Sports

Men’s basketball sees improvement

Jacob Hutchinson, sports editor

The men’s basketball team has seen vastly different results in the last two seasons. Two years ago, the team was crowned the Southern California Intercollegiate Athletic Conference (SCIAC) champion on the heels of then–freshman guard Cam Haslam’s standout season.

Haslam led the SCIAC in scoring, with an average of 19.5 points per game, winning D3Hoops.com National Rookie of the Year and SCIAC Athlete of the Year.

Last season, Haslam played only six games after suffering a meniscus injury. He was sidelined for the rest of the season and Chapman finished eighth out of nine SCIAC teams.

Without Haslam, the team often relied on then-junior forward James Taylor, who averaged nearly 14 points and six rebounds per game.

Neither Haslam nor Taylor are playing this season.

This begs the question: Who will take on the scoring load for Chapman?

So far, the backcourt has been led by senior guard Rob Nelsen and junior point guard Reed Nakakihara. Nelsen leads the team in scoring at 15.4 points per game and is second in rebounding with 6.2 rebounds per game. Nakakihara is second in scoring, at 13.4 points per game.

In the frontcourt, Taylor’s absence left a void. So far, freshman center Reed Smith has filled it, averaging 11.4 points per game on 54.4 percent shooting. He leads the team with 7.4 rebounds per game.

Early on, the team is clicking. Chapman has opened its season with five straight wins, four of which came by 15 points or more. Chapman shoots nearly 50 percent from the field and 41.1 percent from three-point range. But the team has 10 freshmen, according to Chapman Athletics, and that lack of experience can often manifest itself on defense.

After Chapman’s first home win Nov. 16, head coach Mike Bokosky said the team’s issues aren’t offensive.

“Playing defense and rebounding the ball (are things we need to work on),” Bokosky said. “We’re anemic in those things, and it’s just toughness and a willingness to do it. Everyone can score points, it’s about who works on their defense.”

Chapman allowed roughly 66 points per game in conference in each of the past two seasons, but its scoring dropped from 74.1 points per game to 61.6 last season. Opponents’ field goal and three-point shooting percentages also rose by more than 3 percent in conference games.

That regression, coupled with the team’s hot start, makes predicting this season’s outcome difficult.

Women’s soccer also started this season with five straight wins after a SCIAC final appearance last season, but the team went on to finish last in the conference.

Early non-conference games are often poor predictors of SCIAC performance.

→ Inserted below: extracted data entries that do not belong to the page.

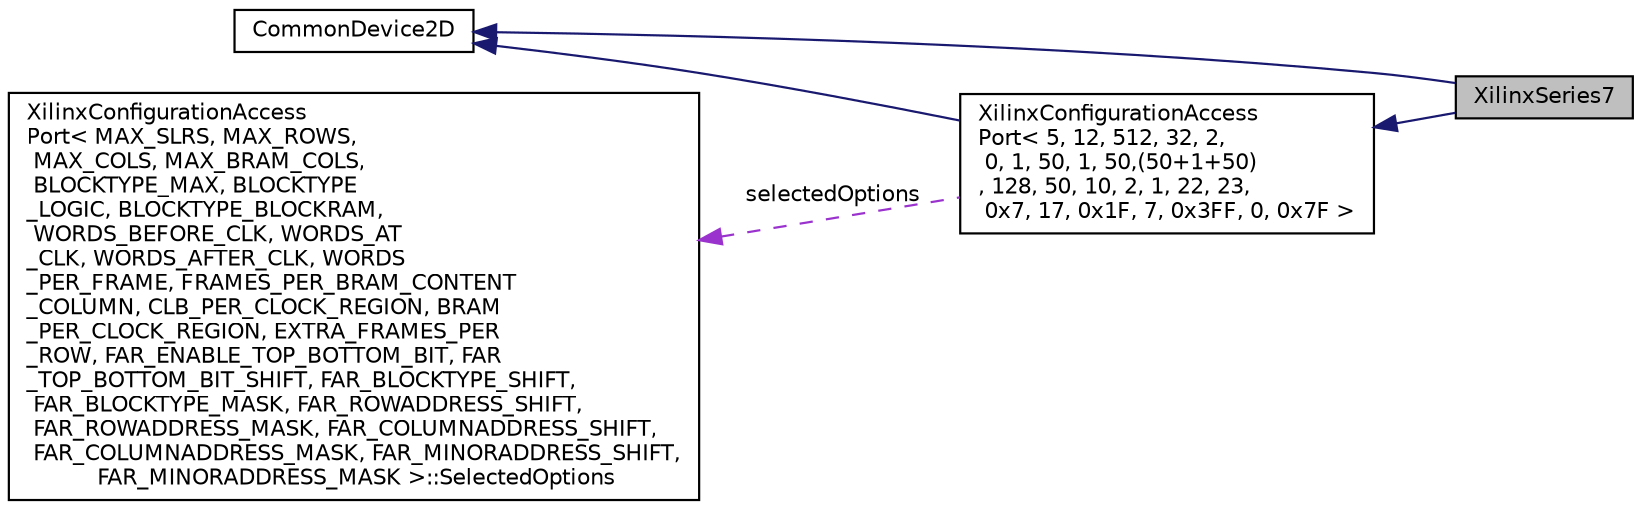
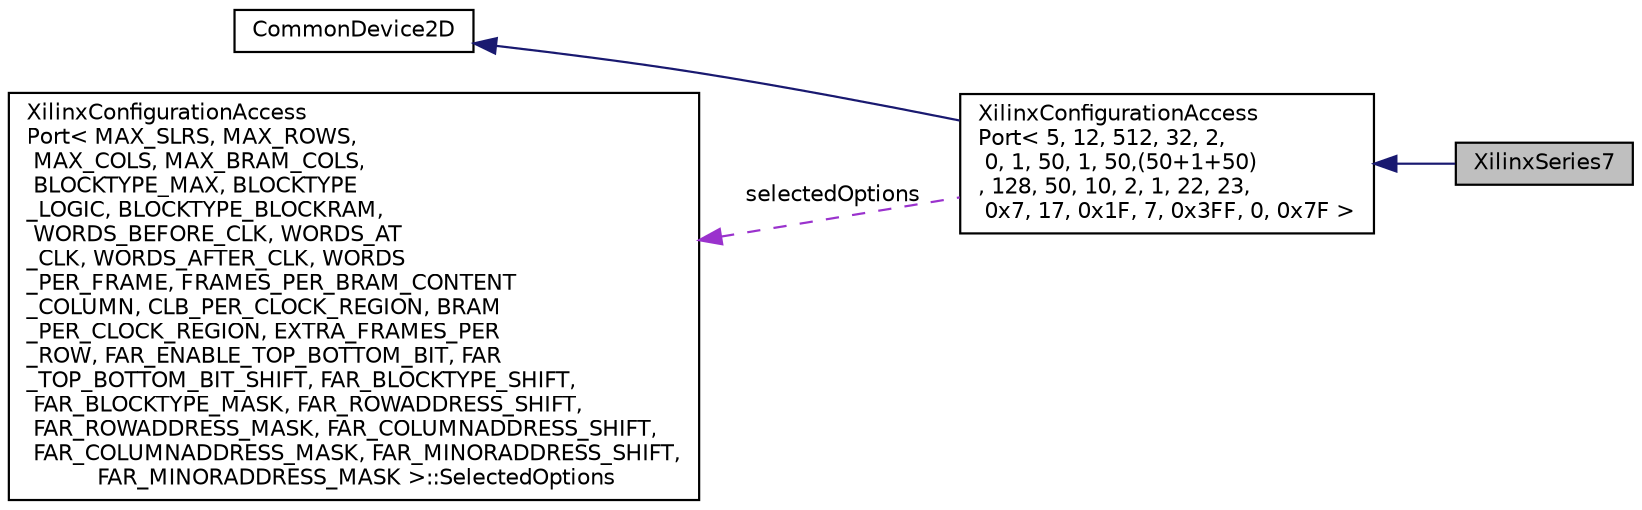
  digraph {
    rankdir=LR
    node [color=black fillcolor=white fontname=Helvetica fontsize=10 shape=record style=filled]
    edge [color=midnightblue dir=back fontname=Helvetica fontsize=10 labelfontname=Helvetica labelfontsize=10 style=solid]
    n1 [fillcolor=grey75 fontcolor=black height=0.2 label=XilinxSeries7 width=0.4]
    n2 [height=0.2 label=CommonDevice2D width=0.4]
    n3 [height=0.2 label="XilinxConfigurationAccess\lPort\< 5, 12, 512, 32, 2,\l 0, 1, 50, 1, 50,(50+1+50)\l, 128, 50, 10, 2, 1, 22, 23,\l 0x7, 17, 0x1F, 7, 0x3FF, 0, 0x7F \>" width=0.4]
    n4 [height=0.2 label="XilinxConfigurationAccess\lPort\< MAX_SLRS, MAX_ROWS,\l MAX_COLS, MAX_BRAM_COLS,\l BLOCKTYPE_MAX, BLOCKTYPE\l_LOGIC, BLOCKTYPE_BLOCKRAM,\l WORDS_BEFORE_CLK, WORDS_AT\l_CLK, WORDS_AFTER_CLK, WORDS\l_PER_FRAME, FRAMES_PER_BRAM_CONTENT\l_COLUMN, CLB_PER_CLOCK_REGION, BRAM\l_PER_CLOCK_REGION, EXTRA_FRAMES_PER\l_ROW, FAR_ENABLE_TOP_BOTTOM_BIT, FAR\l_TOP_BOTTOM_BIT_SHIFT, FAR_BLOCKTYPE_SHIFT,\l FAR_BLOCKTYPE_MASK, FAR_ROWADDRESS_SHIFT,\l FAR_ROWADDRESS_MASK, FAR_COLUMNADDRESS_SHIFT,\l FAR_COLUMNADDRESS_MASK, FAR_MINORADDRESS_SHIFT,\l FAR_MINORADDRESS_MASK \>::SelectedOptions" width=0.4]
-   n2 -> n1
    n2 -> n3
    n3 -> n1
    n4 -> n3 [color=darkorchid3 label=" selectedOptions" style=dashed]
  }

The team’s biggest problem last season proved to be scoring, but in its first nine non-conference games, it averaged 75.7 points, more than its conference scoring average in its title-winning season. Last season’s scoring issue didn’t present itself until the conference season began.

Still, Chapman’s undefeated start is promising. Stringing together five wins – including a one-point away win – to open the season on efficient shooting will provide a confidence boost to a roster of mostly underclassmen.

While there is always the possibility that early momentum wanes, this team looks to have the talent to compete for a playoff spot, and, at the very least, finish higher than its eighth-place ranking last season.